Translucent objects – those that diffuse or distort the light hitting them – make ideal photographic subjects, when viewed up close. Stained glass, tissue paper and leaves are good examples. If you’ve ever visited Sainte-Chapelle, the Gothic chapel in Paris, you will observe the breathtaking effect light diffused by coloured glass has on a building. But you can find subjects that benefit from being backlit anywhere, such as a leaf with attractive venation or the texture changes when you hold a petal to the light. You can shoot objects in their natural environment, but for full control, take them home and set up a mini studio in front of a window.

  1. Try taping a leaf to a window and keep the leaf as flat as possible against the glass. You could also try placing leaves on a lightbox and shooting down on them. It can help to press them in a book first.
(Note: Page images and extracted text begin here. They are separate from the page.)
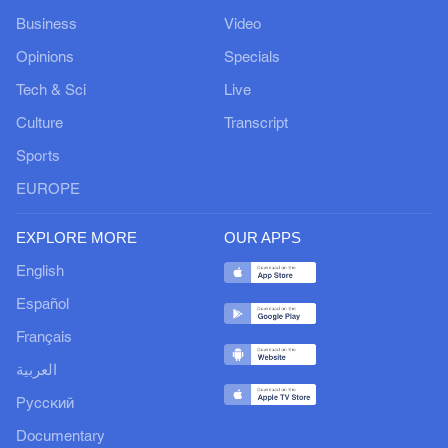
Business
Video
Opinions
Specials
Tech & Sci
Live
Culture
Transcript
Sports
EUROPE
EXPLORE MORE
OUR APPS
English
Español
Français
العربية
Русский
Documentary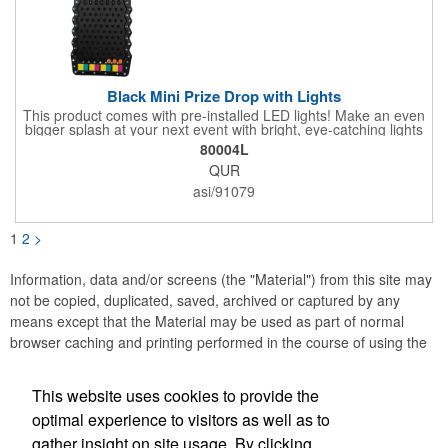
Black Mini Prize Drop with Lights
This product comes with pre-installed LED lights! Make an even
bigger splash at your next event with bright, eye-catching lights
surrounding your Prize Game. Batteries last up to 36 hours and
80004L
are included in the box. Play a classic! The Black Mini Prize
QUR
Drop game is made from high quality plastics designed with a
clear front plate that holds the pucks in place. There is no
asi/91079
assembly required. Simply unpack and play! Three orange
pucks included. Get custom graphics from us, or easily create
your own, using our templates.
1
2
>
Information, data and/or screens (the "Material") from this site may
not be copied, duplicated, saved, archived or captured by any
means except that the Material may be used as part of normal
browser caching and printing performed in the course of using the
site for its intended purpose.
This website uses cookies to provide the
Accurate Promotional Products
optimal experience to visitors as well as to
gather insight on site usage. By clicking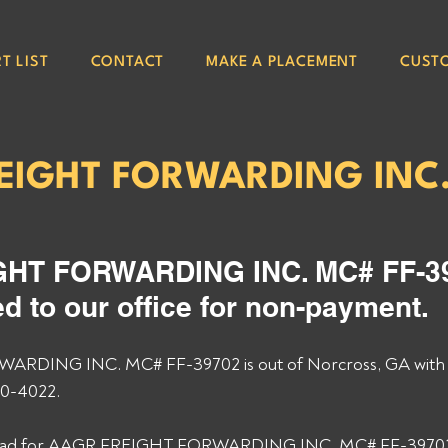
T LIST
CONTACT
MAKE A PLACEMENT
CUST
EIGHT FORWARDING INC
2
HT FORWARDING INC. MC# FF-39
d to our office for non-payment. 
RDING INC. MC# FF-39702 is out of Norcross, GA with
0-4022. 
 load for AAGR FREIGHT FORWARDING INC. MC# FF-39702 an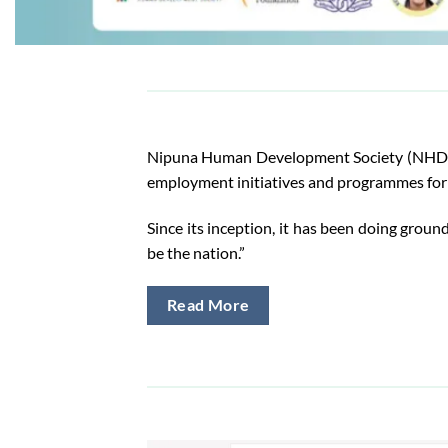
Nipuna Human Development Society (NHDS) is
employment initiatives and programmes for 
Since its inception, it has been doing ground
be the nation.”
Read More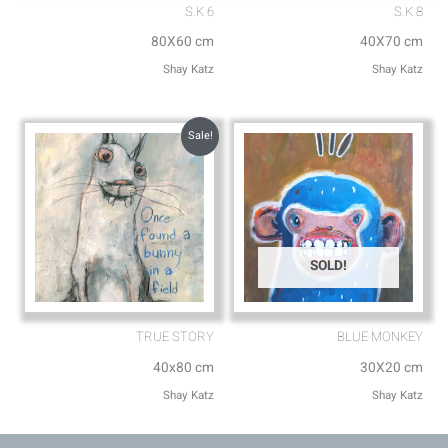
S.K 6
S.K 8
80X60 cm
40X70 cm
Shay Katz
Shay Katz
Sale!
SOLD!
TRUE STORY
BLUE MONKEY
40x80 cm
30X20 cm
Shay Katz
Shay Katz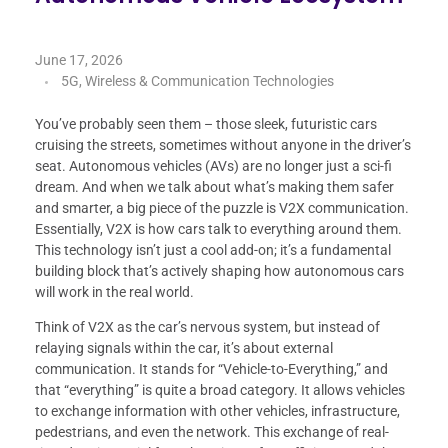
June 17, 2026
5G, Wireless & Communication Technologies
You’ve probably seen them – those sleek, futuristic cars
cruising the streets, sometimes without anyone in the driver’s
seat. Autonomous vehicles (AVs) are no longer just a sci-fi
dream. And when we talk about what’s making them safer
and smarter, a big piece of the puzzle is V2X communication.
Essentially, V2X is how cars talk to everything around them.
This technology isn’t just a cool add-on; it’s a fundamental
building block that’s actively shaping how autonomous cars
will work in the real world.
Think of V2X as the car’s nervous system, but instead of
relaying signals within the car, it’s about external
communication. It stands for “Vehicle-to-Everything,” and
that “everything” is quite a broad category. It allows vehicles
to exchange information with other vehicles, infrastructure,
pedestrians, and even the network. This exchange of real-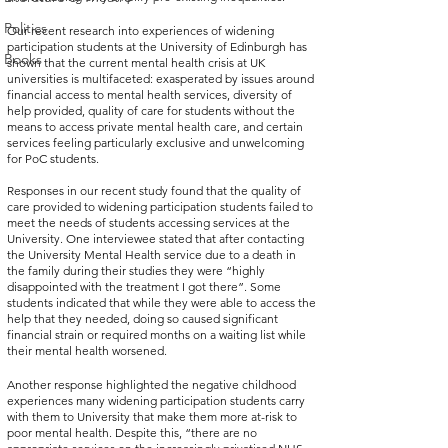
Politics
Our recent research into experiences of widening 
participation students at the University of Edinburgh has 
Books
shown that the current mental health crisis at UK 
universities is multifaceted: exasperated by issues around 
financial access to mental health services, diversity of 
help provided, quality of care for students without the 
means to access private mental health care, and certain 
services feeling particularly exclusive and unwelcoming 
for PoC students. 
Responses in our recent study found that the quality of 
care provided to widening participation students failed to 
meet the needs of students accessing services at the 
University. One interviewee stated that after contacting 
the University Mental Health service due to a death in 
the family during their studies they were “highly 
disappointed with the treatment I got there”. Some 
students indicated that while they were able to access the 
help that they needed, doing so caused significant 
financial strain or required months on a waiting list while 
their mental health worsened.
Another response highlighted the negative childhood 
experiences many widening participation students carry 
with them to University that make them more at-risk to 
poor mental health. Despite this, “there are no 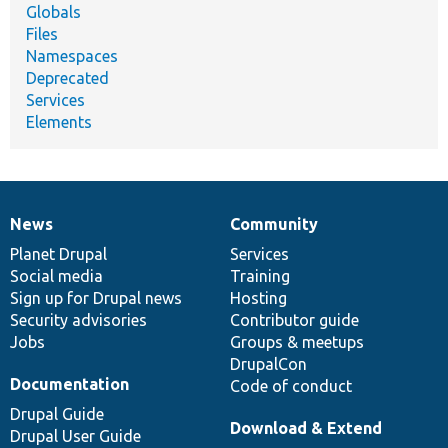
Globals
Files
Namespaces
Deprecated
Services
Elements
News
Community
News
Our
Documentation
Drupal
Governance
items
Planet Drupal
community
code
of
Services
Social media
base
community
Training
Sign up for Drupal news
Hosting
Security advisories
Contributor guide
Jobs
Groups & meetups
DrupalCon
Documentation
Code of conduct
Drupal Guide
Download & Extend
Drupal User Guide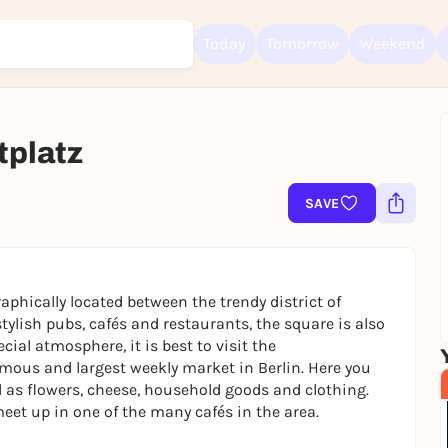
Today
Tomorrow
Weekend
tplatz
Sign up for free and get started right away
To like events, follow pages, or participate in lotteries, you need a fre
Rausgegangen account.
SAVE
REGISTER FOR FREE NOW
You already have an account?
Log in now
aphically located between the trendy district of
ylish pubs, cafés and restaurants, the square is also
ecial atmosphere, it is best to visit the
amous and largest weekly market in Berlin. Here you
l as flowers, cheese, household goods and clothing.
eet up in one of the many cafés in the area.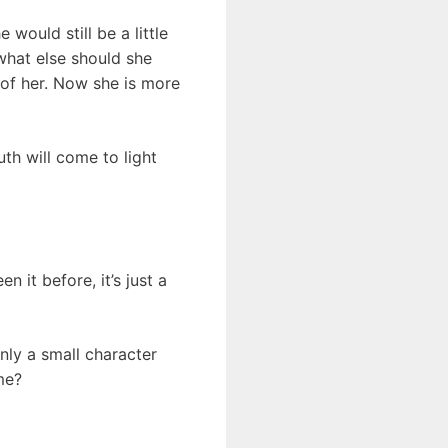
 would still be a little
what else should she
 of her. Now she is more
th will come to light
 it before, it’s just a
nly a small character
ome?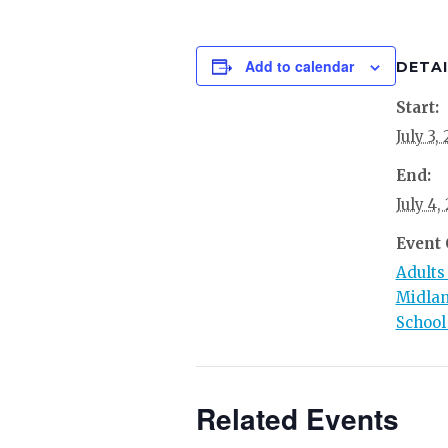
Add to calendar
DETAI
Start:
July 3,
End:
July 4,
Event 
Adults
Midlan
School
Related Events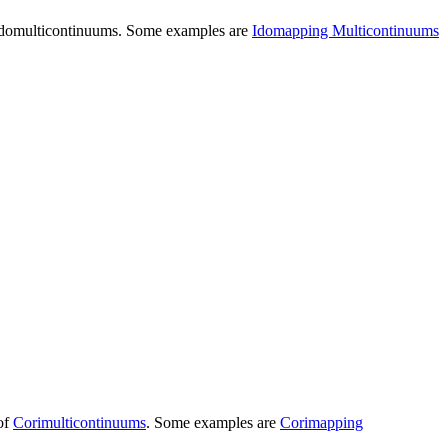
domulticontinuums
. Some examples are
Idomapping Multicontinuums
 of
Corimulticontinuums
. Some examples are
Corimapping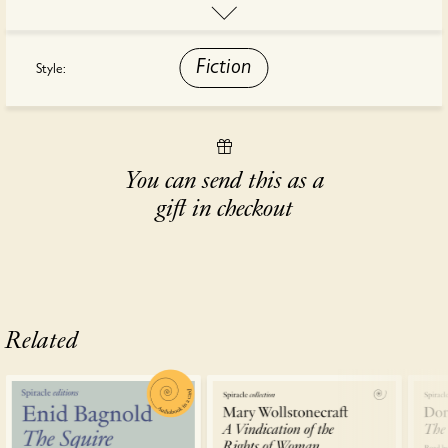
that most modern of experiences – a tourist trip – turns into
something alien, disturbing and unexpected.
Fiction
Style:
This audiobook is read by Saffron Coomber.
You can send this as a
gift in checkout
Related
  2. If you have a DSLR rather than a mirrorless camera, use the mirror lock-up feature. It instructs the camera to flip the mirror out of the way before activating the shutter, allowing vibrations to die down.
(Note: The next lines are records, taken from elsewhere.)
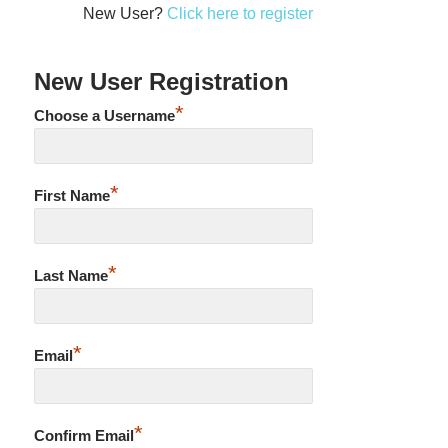
New User?
Click here to register
New User Registration
*
Choose a Username
*
First Name
*
Last Name
*
Email
*
Confirm Email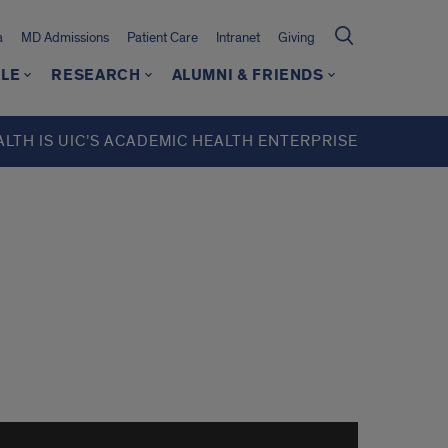
a
MD Admissions
Patient Care
Intranet
Giving
LE
RESEARCH
ALUMNI & FRIENDS
ALTH IS UIC’S ACADEMIC HEALTH ENTERPRISE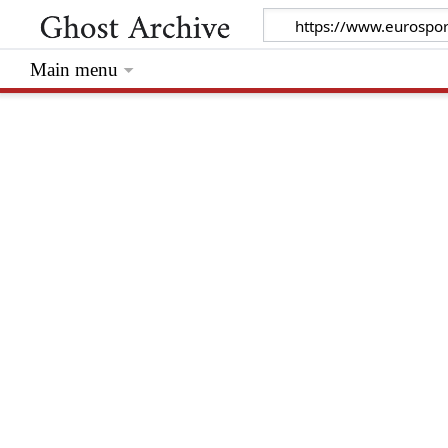
Main menu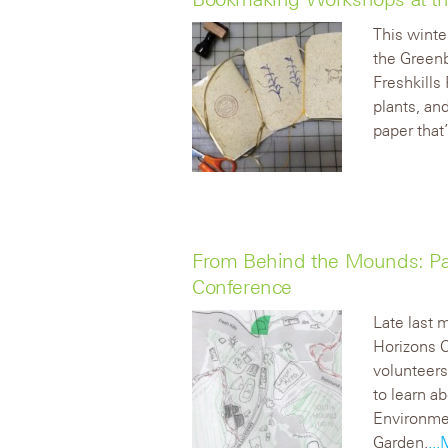
This winte
the Greenb
Freshkills
plants, an
paper that
From Behind the Mounds: Par
Conference
Late last 
Horizons 
volunteers
to learn a
Environmen
Garden.
..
  3. Macro subjects require precise adjustments to focusing, so it’s worth investing in a focusing rail to move the camera by just a few millimetres. An example is Manfrotto’s 454 Micro- positioning Sliding Plate.
  4. Ensure you clean the glass before taping your leaf to the window, because any dirt might appear as unsightly shadows in your shot. Give your leaf a quick sweep with a paintbrush to remove any debris.